─── Exercise text

MICHAEL WALSH: How The New York Times abuses the ‘public’s right to know.’

Now the shoe is on the other foot, and it couldn’t happen to a nicer bunch of journalists: a judge in the New York State Supreme Court (despite its name, not the top court in the state) has ruled against the Times in its ongoing attempt to destroy independent journalist James O’Keefe and his Project Veritas by publishing private communications with his lawyers regarding a lost diary purportedly belonging to President Joe Biden’s daughter, Ashley. The Times and Project Veritas have been locked in legal combat since O’Keefe filed a 2020 defamation suit against the Times.

In the suit, O’Keefe—who first came to public attention in 2009 with his “sting” videos against the leftist community-organizing group Acorn, now defunct, and which put Andrew Breitbart’s “Big” sites on the national map—alleges that the Times defamed him by claiming he has “a long history of releasing manipulated or selectively edited footage” and that his methods were “deceptive” and “a coordinated disinformation campaign.” (Full disclosure: I was the founding editor of Breitbart’s Big Journalism in 2010; that site has long since been folded into Breitbart.com.)

──────
─── Source material

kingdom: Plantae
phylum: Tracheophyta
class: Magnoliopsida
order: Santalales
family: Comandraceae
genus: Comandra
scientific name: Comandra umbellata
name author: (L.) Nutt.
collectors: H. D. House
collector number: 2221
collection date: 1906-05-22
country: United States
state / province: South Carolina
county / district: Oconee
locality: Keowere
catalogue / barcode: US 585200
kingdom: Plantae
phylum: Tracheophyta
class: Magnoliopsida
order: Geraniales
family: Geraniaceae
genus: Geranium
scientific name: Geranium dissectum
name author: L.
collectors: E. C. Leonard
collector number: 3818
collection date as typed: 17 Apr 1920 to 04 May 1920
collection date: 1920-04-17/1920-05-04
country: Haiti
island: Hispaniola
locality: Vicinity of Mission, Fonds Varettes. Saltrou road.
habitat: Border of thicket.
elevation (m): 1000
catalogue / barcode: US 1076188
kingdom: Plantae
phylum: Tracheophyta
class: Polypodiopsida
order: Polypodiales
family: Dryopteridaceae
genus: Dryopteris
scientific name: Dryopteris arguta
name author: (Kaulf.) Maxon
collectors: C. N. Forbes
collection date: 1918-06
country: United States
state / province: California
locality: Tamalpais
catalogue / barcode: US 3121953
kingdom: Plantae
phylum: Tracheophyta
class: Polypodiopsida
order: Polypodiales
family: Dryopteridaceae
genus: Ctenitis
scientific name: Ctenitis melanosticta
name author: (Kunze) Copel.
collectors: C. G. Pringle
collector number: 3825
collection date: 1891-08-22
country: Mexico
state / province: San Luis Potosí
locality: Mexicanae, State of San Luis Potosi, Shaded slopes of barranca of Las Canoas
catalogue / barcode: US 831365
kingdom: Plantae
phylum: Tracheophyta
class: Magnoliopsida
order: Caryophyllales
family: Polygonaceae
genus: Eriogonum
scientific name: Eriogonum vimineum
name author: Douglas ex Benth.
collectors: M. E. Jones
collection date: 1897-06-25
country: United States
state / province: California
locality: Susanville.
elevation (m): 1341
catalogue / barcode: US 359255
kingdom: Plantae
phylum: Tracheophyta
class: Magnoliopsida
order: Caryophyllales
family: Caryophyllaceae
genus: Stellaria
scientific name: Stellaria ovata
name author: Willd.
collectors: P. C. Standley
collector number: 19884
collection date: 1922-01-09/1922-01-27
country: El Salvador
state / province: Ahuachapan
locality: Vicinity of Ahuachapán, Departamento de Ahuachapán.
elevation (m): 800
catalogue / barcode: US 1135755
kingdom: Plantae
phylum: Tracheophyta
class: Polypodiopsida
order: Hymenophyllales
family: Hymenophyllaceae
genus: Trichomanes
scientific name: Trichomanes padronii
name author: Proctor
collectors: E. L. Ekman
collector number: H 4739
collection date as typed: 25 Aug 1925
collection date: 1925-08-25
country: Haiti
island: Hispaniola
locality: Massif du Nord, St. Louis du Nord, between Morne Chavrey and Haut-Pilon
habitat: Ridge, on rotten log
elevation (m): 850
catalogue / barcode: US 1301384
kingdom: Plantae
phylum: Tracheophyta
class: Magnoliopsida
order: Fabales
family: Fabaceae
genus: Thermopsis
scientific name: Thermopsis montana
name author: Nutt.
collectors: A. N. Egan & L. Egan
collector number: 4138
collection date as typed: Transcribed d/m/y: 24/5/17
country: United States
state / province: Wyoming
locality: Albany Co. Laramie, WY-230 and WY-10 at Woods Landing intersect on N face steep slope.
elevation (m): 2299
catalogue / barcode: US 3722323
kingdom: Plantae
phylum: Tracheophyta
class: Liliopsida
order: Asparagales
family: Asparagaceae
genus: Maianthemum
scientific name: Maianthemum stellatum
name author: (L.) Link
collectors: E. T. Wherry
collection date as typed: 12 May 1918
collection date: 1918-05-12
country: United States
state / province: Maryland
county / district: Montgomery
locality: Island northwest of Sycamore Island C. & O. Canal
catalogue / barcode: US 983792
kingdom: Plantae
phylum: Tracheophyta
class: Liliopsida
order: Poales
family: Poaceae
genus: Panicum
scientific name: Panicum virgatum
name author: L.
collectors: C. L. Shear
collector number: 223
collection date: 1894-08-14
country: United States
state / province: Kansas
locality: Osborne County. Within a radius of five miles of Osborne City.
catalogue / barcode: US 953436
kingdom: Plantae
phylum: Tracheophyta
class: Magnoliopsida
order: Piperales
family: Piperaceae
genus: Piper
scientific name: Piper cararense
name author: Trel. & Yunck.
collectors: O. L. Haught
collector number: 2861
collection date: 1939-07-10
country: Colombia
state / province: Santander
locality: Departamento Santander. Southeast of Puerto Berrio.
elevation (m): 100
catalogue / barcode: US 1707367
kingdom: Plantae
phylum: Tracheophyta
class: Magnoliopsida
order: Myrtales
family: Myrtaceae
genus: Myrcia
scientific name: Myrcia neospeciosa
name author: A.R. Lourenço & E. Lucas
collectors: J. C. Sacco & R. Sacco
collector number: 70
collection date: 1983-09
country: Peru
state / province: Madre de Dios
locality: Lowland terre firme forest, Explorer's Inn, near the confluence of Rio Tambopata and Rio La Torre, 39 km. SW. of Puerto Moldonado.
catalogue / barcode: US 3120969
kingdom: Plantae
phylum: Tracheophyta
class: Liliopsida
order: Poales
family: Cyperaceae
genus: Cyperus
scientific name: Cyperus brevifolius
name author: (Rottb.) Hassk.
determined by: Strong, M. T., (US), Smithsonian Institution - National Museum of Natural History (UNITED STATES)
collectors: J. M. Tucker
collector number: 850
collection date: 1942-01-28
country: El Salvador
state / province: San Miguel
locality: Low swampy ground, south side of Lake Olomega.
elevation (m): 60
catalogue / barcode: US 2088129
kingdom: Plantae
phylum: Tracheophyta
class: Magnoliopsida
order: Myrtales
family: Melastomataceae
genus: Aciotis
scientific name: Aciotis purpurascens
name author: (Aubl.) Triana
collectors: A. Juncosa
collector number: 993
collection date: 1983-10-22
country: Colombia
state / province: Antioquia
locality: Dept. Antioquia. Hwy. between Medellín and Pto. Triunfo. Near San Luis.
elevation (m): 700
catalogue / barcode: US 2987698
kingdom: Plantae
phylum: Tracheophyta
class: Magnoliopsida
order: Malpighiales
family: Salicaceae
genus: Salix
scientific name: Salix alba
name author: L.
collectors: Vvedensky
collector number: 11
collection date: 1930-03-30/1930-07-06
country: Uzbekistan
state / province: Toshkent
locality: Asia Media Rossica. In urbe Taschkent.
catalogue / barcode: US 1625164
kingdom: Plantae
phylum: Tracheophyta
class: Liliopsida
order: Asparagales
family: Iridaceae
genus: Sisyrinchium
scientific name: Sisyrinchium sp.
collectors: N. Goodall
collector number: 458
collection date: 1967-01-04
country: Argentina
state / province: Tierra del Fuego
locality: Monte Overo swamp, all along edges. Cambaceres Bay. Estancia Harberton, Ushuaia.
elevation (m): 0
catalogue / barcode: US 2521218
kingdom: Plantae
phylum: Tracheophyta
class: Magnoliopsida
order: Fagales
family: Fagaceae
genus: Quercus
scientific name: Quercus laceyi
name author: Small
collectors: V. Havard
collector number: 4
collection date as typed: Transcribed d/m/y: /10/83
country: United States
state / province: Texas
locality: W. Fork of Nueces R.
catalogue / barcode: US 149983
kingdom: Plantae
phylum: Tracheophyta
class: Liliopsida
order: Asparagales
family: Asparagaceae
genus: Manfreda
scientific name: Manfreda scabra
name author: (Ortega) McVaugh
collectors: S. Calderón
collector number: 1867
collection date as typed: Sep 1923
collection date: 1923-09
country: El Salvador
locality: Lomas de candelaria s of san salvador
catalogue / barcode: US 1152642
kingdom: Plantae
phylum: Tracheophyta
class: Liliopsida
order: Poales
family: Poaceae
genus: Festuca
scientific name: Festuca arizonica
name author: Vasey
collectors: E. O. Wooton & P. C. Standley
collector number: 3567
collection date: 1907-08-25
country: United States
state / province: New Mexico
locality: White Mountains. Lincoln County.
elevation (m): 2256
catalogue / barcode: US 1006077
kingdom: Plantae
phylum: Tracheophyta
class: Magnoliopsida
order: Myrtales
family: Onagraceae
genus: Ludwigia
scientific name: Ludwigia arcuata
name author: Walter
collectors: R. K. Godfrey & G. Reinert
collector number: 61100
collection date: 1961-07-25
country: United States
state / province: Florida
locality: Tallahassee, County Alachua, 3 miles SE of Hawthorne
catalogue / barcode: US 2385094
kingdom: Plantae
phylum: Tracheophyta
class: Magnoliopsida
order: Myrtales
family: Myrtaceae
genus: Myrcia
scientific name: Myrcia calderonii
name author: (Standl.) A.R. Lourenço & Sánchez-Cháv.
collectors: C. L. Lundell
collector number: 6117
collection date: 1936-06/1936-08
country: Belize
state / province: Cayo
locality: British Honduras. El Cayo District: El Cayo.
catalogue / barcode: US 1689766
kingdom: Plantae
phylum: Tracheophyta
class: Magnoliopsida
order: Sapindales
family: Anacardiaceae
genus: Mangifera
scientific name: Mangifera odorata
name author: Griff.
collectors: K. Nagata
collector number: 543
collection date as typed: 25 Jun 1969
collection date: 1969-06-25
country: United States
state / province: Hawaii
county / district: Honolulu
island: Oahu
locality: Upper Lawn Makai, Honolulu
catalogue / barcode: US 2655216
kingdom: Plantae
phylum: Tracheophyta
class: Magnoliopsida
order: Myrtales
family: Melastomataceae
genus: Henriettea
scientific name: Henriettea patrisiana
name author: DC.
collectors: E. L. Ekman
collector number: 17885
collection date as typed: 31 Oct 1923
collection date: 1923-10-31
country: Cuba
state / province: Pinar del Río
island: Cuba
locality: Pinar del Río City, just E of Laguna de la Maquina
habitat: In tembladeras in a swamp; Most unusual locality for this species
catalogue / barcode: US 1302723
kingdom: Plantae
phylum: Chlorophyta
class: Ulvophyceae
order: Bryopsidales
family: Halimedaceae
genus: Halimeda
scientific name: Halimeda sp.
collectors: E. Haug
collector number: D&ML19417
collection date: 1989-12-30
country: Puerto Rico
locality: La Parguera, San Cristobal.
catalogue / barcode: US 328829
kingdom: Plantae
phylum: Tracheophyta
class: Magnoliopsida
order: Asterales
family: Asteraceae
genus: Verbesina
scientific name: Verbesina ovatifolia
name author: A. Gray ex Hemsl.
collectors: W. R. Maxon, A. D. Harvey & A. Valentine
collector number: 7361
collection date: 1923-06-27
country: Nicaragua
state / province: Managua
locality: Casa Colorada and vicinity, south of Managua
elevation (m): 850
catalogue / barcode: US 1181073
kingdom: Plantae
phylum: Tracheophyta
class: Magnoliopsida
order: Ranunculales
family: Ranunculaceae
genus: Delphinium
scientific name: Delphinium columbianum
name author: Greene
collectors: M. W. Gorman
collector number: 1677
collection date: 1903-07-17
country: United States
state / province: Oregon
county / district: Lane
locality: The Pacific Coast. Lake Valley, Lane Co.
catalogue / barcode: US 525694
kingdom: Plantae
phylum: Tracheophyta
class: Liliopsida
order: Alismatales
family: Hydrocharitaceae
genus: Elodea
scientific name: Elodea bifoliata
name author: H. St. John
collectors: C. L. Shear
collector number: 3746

──────

- [The task]:
Please answer these questions from the text on the Times and Project Veritas:
1. In what year did O'Keefe file his defamation suit against the Times?
2. Which group were O'Keefe's 2009 "sting" videos made against?
3. In what year was the writer the founding editor of Big Journalism?
The listing is separate material and has no connection to the text.

- [Answer to this task]:
1. 2020
2. Acorn
3. 2010